Efficiency analysis of sampling protocols used in protein crystallization screening

Abstract In an effort to objectively compare the efficiency of protein crystallization screening techniques, a probability model of sampling efficiency is developed and used to calculate sampling efficiencies from experimental data. Three typical sampling protocols (grid screening, footprint screening, and random screening) are used to crystallize each of five proteins (Phospholipase A 2 , Thaumatin, Catalase, Lysozyme, and Ribonuclease B).
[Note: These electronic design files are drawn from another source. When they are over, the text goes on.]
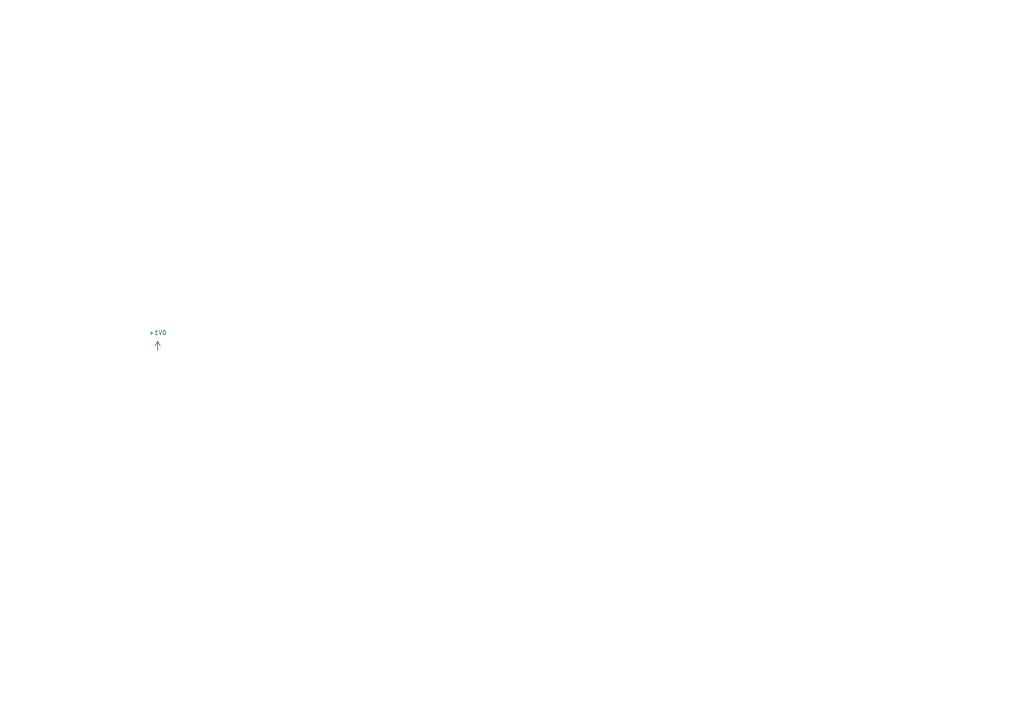
<source format=kicad_sch>
(kicad_sch
	(version 20250114)
	(generator "eeschema")
	(generator_version "9.0")
	(uuid "e1ac7849-cb9c-4a10-b273-92465ee4a3b5")
	(paper "A4")
	
	(symbol
		(lib_id "power:+1V0")
		(at 45.72 101.6 0)
		(unit 1)
		(exclude_from_sim no)
		(in_bom yes)
		(on_board yes)
		(dnp no)
		(fields_autoplaced yes)
		(uuid "5425c695-df1b-4390-b464-1d24eddee5eb")
		(property "Reference" "#PWR01"
			(at 45.72 105.41 0)
			(effects
				(font
					(size 1.27 1.27)
				)
				(hide yes)
			)
		)
		(property "Value" "+1V0"
			(at 45.72 96.52 0)
			(effects
				(font
					(size 1.27 1.27)
				)
			)
		)
		(property "Footprint" ""
			(at 45.72 101.6 0)
			(effects
				(font
					(size 1.27 1.27)
				)
				(hide yes)
			)
		)
		(property "Datasheet" ""
			(at 45.72 101.6 0)
			(effects
				(font
					(size 1.27 1.27)
				)
				(hide yes)
			)
		)
		(property "Description" "Power symbol creates a global label with name \"+1V0\""
			(at 45.72 101.6 0)
			(effects
				(font
					(size 1.27 1.27)
				)
				(hide yes)
			)
		)
		(pin "1"
			(uuid "afbb64ba-d18d-4d6f-80c5-8b8762109e2b")
		)
		(instances
			(project ""
				(path "/e1ac7849-cb9c-4a10-b273-92465ee4a3b5"
					(reference "#PWR01")
					(unit 1)
				)
			)
		)
	)
	(sheet_instances
		(path "/"
			(page "1")
		)
	)
	(embedded_fonts no)
)

</source>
For each of the three sampling protocols, experiments are chosen from a large set of possible experiments generated by systematic combination of a number of parameters common in crystallization screens. Software has been developed to generate and select from the combinations with each of the three sampling protocols examined in this study. The protocols differ only in the order samples are chosen from the set of possible combinations. Random sampling is motivated by the “Incomplete Factorial” screen (Carter and Carter, J. Biol. Chem. 254 (1979) 12 219); sampling with subsets of four is motivated by the “Footprint” screen (Stura et al., J. Crystal Growth 122 (1992) 273) and sampling with subsets of twenty-four is motivated by the “Grid” screen (McPherson, Prepartion and Analysis of Protein Crystals, Wiley, New York, 1982). For the five proteins examined, random sampling has the greatest average efficiency. Additional benefits of random sampling are discussed.